[Electronic design automation data]
● ● ● ● ●
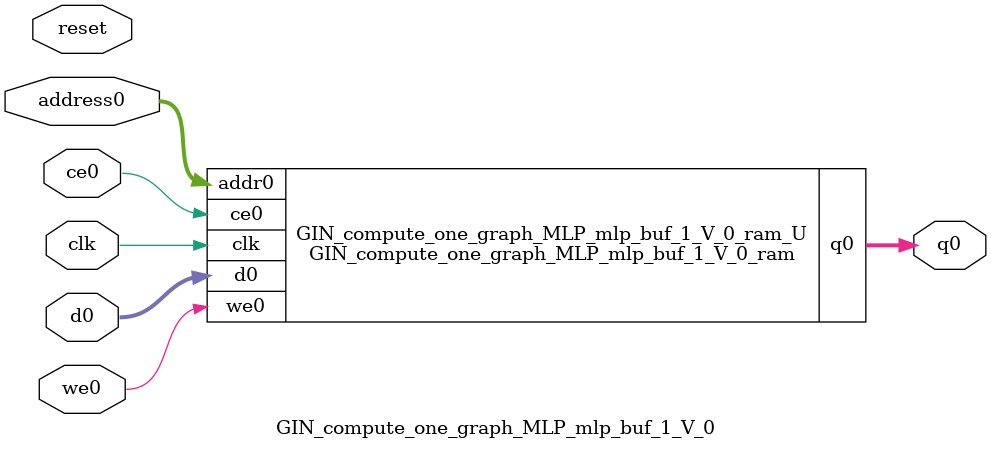
<source format=v>
`timescale 1 ns / 1 ps
module GIN_compute_one_graph_MLP_mlp_buf_1_V_0_ram (addr0, ce0, d0, we0, q0,  clk);

parameter DWIDTH = 32;
parameter AWIDTH = 9;
parameter MEM_SIZE = 300;

input[AWIDTH-1:0] addr0;
input ce0;
input[DWIDTH-1:0] d0;
input we0;
output reg[DWIDTH-1:0] q0;
input clk;

reg [DWIDTH-1:0] ram[0:MEM_SIZE-1];




always @(posedge clk)  
begin 
    if (ce0) begin
        if (we0) 
            ram[addr0] <= d0; 
        q0 <= ram[addr0];
    end
end


endmodule

`timescale 1 ns / 1 ps
module GIN_compute_one_graph_MLP_mlp_buf_1_V_0(
    reset,
    clk,
    address0,
    ce0,
    we0,
    d0,
    q0);

parameter DataWidth = 32'd32;
parameter AddressRange = 32'd300;
parameter AddressWidth = 32'd9;
input reset;
input clk;
input[AddressWidth - 1:0] address0;
input ce0;
input we0;
input[DataWidth - 1:0] d0;
output[DataWidth - 1:0] q0;



GIN_compute_one_graph_MLP_mlp_buf_1_V_0_ram GIN_compute_one_graph_MLP_mlp_buf_1_V_0_ram_U(
    .clk( clk ),
    .addr0( address0 ),
    .ce0( ce0 ),
    .we0( we0 ),
    .d0( d0 ),
    .q0( q0 ));

endmodule


</source>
● ● ● ● ●
**ASSIGNMENT**
Retype the records in full, exactly as given, and omit the pictures.

**WRITTEN ANSWER**
<source format=v>
`timescale 1 ns / 1 ps
module GIN_compute_one_graph_MLP_mlp_buf_1_V_0_ram (addr0, ce0, d0, we0, q0,  clk);

parameter DWIDTH = 32;
parameter AWIDTH = 9;
parameter MEM_SIZE = 300;

input[AWIDTH-1:0] addr0;
input ce0;
input[DWIDTH-1:0] d0;
input we0;
output reg[DWIDTH-1:0] q0;
input clk;

reg [DWIDTH-1:0] ram[0:MEM_SIZE-1];




always @(posedge clk)  
begin 
    if (ce0) begin
        if (we0) 
            ram[addr0] <= d0; 
        q0 <= ram[addr0];
    end
end


endmodule

`timescale 1 ns / 1 ps
module GIN_compute_one_graph_MLP_mlp_buf_1_V_0(
    reset,
    clk,
    address0,
    ce0,
    we0,
    d0,
    q0);

parameter DataWidth = 32'd32;
parameter AddressRange = 32'd300;
parameter AddressWidth = 32'd9;
input reset;
input clk;
input[AddressWidth - 1:0] address0;
input ce0;
input we0;
input[DataWidth - 1:0] d0;
output[DataWidth - 1:0] q0;



GIN_compute_one_graph_MLP_mlp_buf_1_V_0_ram GIN_compute_one_graph_MLP_mlp_buf_1_V_0_ram_U(
    .clk( clk ),
    .addr0( address0 ),
    .ce0( ce0 ),
    .we0( we0 ),
    .d0( d0 ),
    .q0( q0 ));

endmodule


</source>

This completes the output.